Institution: University of Florida
Department: Communication Sciences and Disorders
Year: 2010
Keywords: aging, associative, convergent, creativity, divergent, verbal; Communication Sciences and Disorders
Record ID: 1866284
Full text PDF: http://ufdc.ufl.edu/UFE0041825


Abstract

VERBAL CREATIVE PROCESSING IN YOUNG AND OLDER ADULTS The purpose of this study was to investigate creative verbal processing and assess how those processes were affected by healthy aging. It has been suggested that there are a number of processes involved in creative processing; these include divergent processing, convergent processing and associative processing. The processes are thought to rely on, or use similar resources to, different forms of cognitive processing. Divergent processing is thought to rely heavily on frontal functions such as disengagement, convergent processing on domain-specific knowledge and associative processing is thought to rely on knowledge of semantic relationships. Changes in brain structure and function occur with normal aging and while some elements of verbal creative processing may be negatively affected by these changes, other elements may remain unchanged or even improve in older adults. The participants used in this study consisted of thirty older adults and thirty younger adults. Testing consisted of a series of standard language and cognitive measures as well as a battery of tasks designed to assess the elements of verbal creative processing individually as well as in a creative production task.

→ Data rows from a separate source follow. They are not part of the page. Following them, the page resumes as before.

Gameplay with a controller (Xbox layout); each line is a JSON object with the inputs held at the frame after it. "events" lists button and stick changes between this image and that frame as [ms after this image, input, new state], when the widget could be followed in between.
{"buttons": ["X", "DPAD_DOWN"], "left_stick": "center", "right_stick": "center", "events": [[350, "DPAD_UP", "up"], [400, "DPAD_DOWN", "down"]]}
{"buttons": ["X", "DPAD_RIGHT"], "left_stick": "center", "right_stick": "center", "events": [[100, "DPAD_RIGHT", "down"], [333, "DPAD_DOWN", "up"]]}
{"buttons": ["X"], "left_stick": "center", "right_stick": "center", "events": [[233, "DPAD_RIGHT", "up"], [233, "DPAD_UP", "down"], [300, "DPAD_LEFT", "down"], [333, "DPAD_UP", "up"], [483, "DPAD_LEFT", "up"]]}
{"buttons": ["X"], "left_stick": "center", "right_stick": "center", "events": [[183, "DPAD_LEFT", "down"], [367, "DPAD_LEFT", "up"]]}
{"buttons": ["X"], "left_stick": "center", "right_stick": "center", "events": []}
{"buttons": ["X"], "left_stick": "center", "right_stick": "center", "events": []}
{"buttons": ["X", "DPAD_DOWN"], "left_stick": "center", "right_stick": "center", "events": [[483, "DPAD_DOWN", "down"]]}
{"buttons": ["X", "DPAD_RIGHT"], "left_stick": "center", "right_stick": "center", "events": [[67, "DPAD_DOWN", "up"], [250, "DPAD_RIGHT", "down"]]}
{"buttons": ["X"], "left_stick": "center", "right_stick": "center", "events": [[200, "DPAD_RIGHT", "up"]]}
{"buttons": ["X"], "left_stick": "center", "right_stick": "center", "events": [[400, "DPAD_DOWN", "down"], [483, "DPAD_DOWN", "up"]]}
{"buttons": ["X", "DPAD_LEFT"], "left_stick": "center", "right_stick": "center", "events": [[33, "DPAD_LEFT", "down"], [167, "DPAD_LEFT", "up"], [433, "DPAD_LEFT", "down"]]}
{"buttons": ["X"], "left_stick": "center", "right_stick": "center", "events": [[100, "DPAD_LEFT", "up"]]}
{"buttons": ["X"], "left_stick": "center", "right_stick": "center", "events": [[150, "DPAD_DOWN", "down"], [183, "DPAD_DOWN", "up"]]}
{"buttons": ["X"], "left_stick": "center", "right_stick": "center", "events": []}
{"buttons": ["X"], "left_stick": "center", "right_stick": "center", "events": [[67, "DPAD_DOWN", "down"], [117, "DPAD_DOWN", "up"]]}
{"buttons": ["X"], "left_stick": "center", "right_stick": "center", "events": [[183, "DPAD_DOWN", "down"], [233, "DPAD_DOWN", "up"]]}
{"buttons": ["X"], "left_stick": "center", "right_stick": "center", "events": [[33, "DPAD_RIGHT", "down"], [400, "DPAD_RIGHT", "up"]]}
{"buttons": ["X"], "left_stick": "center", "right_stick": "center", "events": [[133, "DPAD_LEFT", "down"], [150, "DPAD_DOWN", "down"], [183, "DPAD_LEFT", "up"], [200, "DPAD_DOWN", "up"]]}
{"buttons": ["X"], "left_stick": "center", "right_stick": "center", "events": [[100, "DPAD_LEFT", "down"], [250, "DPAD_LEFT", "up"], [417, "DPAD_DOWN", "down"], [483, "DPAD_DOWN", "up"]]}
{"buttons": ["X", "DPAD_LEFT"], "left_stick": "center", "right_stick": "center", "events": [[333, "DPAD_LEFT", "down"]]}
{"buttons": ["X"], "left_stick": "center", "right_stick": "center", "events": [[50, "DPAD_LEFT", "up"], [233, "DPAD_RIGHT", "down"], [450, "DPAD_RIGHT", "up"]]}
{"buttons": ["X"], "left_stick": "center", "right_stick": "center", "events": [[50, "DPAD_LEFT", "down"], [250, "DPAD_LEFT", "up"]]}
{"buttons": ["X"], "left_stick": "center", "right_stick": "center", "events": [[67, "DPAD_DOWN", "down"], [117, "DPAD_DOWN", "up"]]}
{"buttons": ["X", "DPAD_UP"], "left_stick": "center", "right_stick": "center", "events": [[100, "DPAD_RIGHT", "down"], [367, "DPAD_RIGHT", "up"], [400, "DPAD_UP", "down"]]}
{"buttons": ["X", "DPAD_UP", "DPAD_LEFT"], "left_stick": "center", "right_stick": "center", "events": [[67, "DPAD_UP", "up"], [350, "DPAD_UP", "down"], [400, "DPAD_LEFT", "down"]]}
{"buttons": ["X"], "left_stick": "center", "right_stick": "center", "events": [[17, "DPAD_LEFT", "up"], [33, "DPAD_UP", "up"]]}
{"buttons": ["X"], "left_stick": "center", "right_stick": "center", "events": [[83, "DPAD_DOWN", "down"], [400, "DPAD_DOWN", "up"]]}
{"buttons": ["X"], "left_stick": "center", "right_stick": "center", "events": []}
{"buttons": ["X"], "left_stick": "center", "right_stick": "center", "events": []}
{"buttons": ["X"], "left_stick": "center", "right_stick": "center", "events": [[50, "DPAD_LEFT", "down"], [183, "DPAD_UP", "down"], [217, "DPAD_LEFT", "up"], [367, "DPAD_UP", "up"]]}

The creative production task required participants to make up short stories using sets of three semantically unrelated words. Results showed that older adults produced significantly more unique words that were not produced by any other participant in divergent processing tasks, and were significantly better on one of two convergent processing tasks. However, scores from independent ratings of stories showed that older adults performed significantly more poorly than younger adults at producing stories that were judged to be unique or original. We propose that the difference in findings is due to the ability to use previous knowledge or experience to produce unique responses on the divergent tasks, while the creative production task required the formation of novel semantic associations.